Rear Adm. Garry J. Bonelli, deputy commander, Naval Special Warfare Command, visited the facility and spoke with evacuees about what they needed to make their stay as comfortable as possible.      

"I think the Naval Special Warfare community has always been a family and at times of crisis like this with the fires here in San Diego County, we have really come together," said Bonelli.

Bonelli said he was impressed with the service members and volunteers at the Mark V hangar who had transformed it into a shelter overnight. 

"To see young kids in there playing basketball, watching movies and seeing all the pets in the Mark V facility is something that wasn't envisioned, but it's a good facility to do that kind of thing," said Bonelli.

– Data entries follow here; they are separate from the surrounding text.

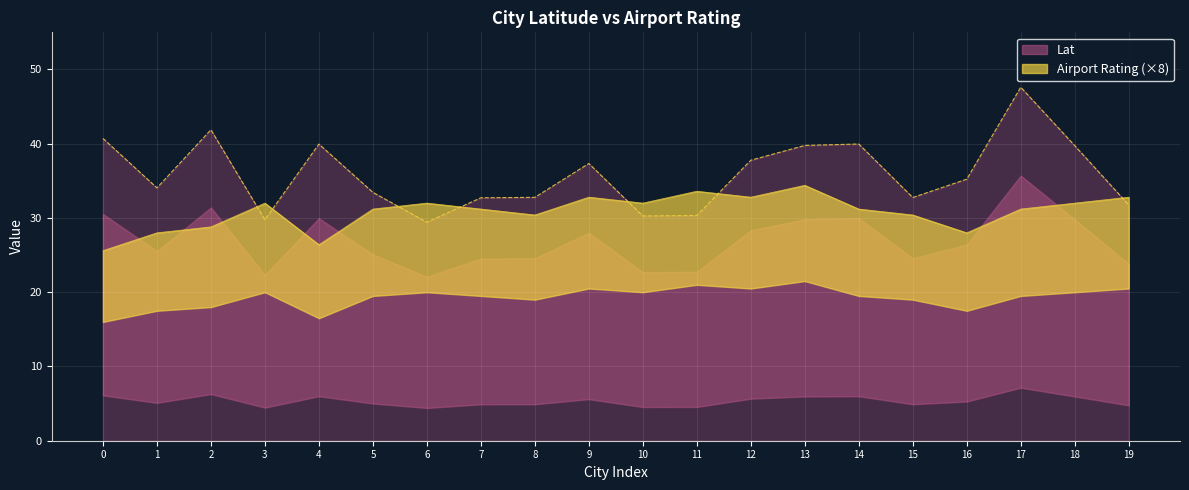

Which series has the largest total across all categories?

Lat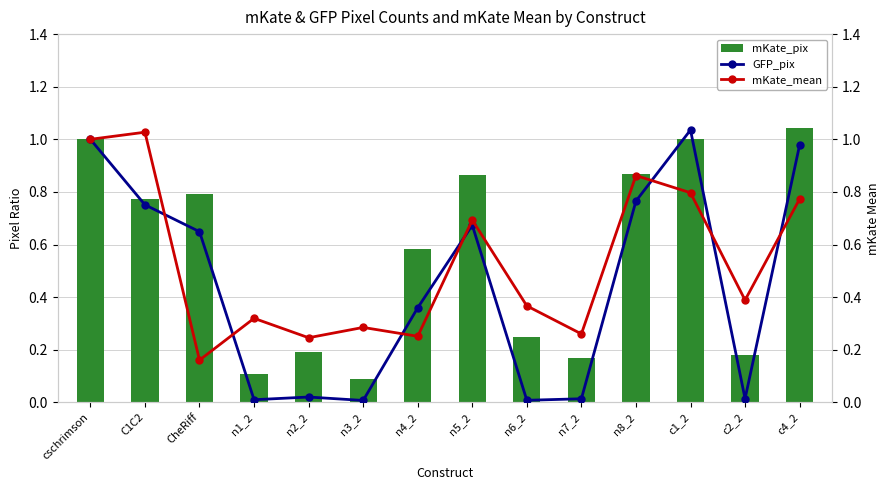

The value of mKate_pix at c1_2 is 1.7. True or false?

False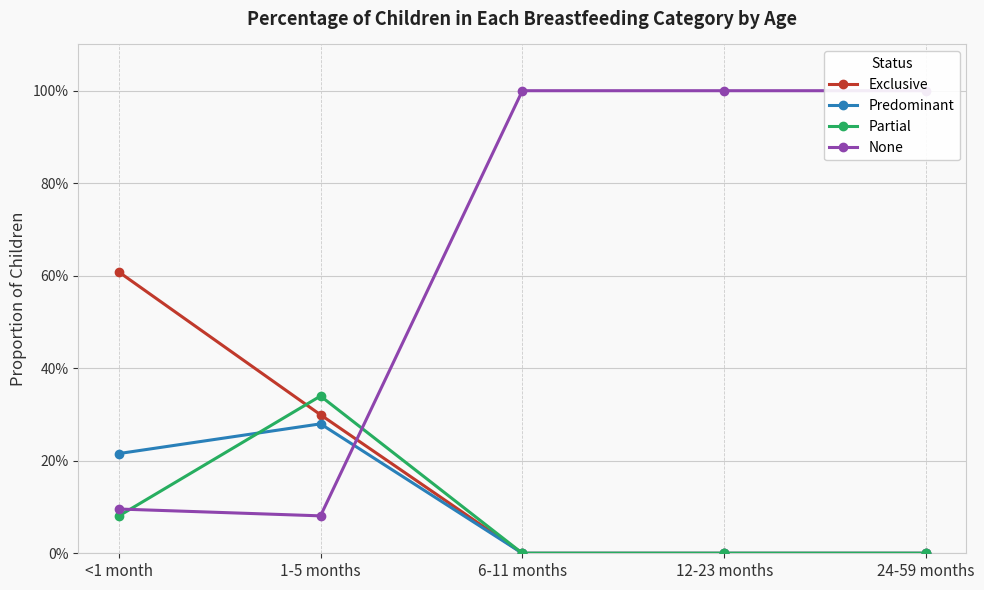

What is the total value across all series at <1 month?

1.0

Capt. Thomas L. Brown II, commander, Naval Special Warfare Group 1, also toured the facility with Bonelli.

"I'm really happy with the way that the individual team members and families came together with the ombudsman and the family support network," said Brown. "I think it has worked out great so far."

With the Santa Ana winds whipping through the San Diego sky, the fires are quickly spreading to heavily populated communities and many more areas expect to be under a mandatory evacuation soon. 

"We've got to be ready," said Brown. "At some point the families helping other families will be overwhelmed. Some of the families that took in families are in areas that are now threatened by the fires, so that's my biggest concern."

"We do have contingency plans in place," said Bonelli. "Based on the cedar fires we had four years ago, and the hurt it put on the NSW family, I think we did a much better job in planning for it and we're very well prepared this time."

Volunteers anticipate up to 60 more NSW families may need to use the shelter over the next few days and are continuing to improve the living conditions.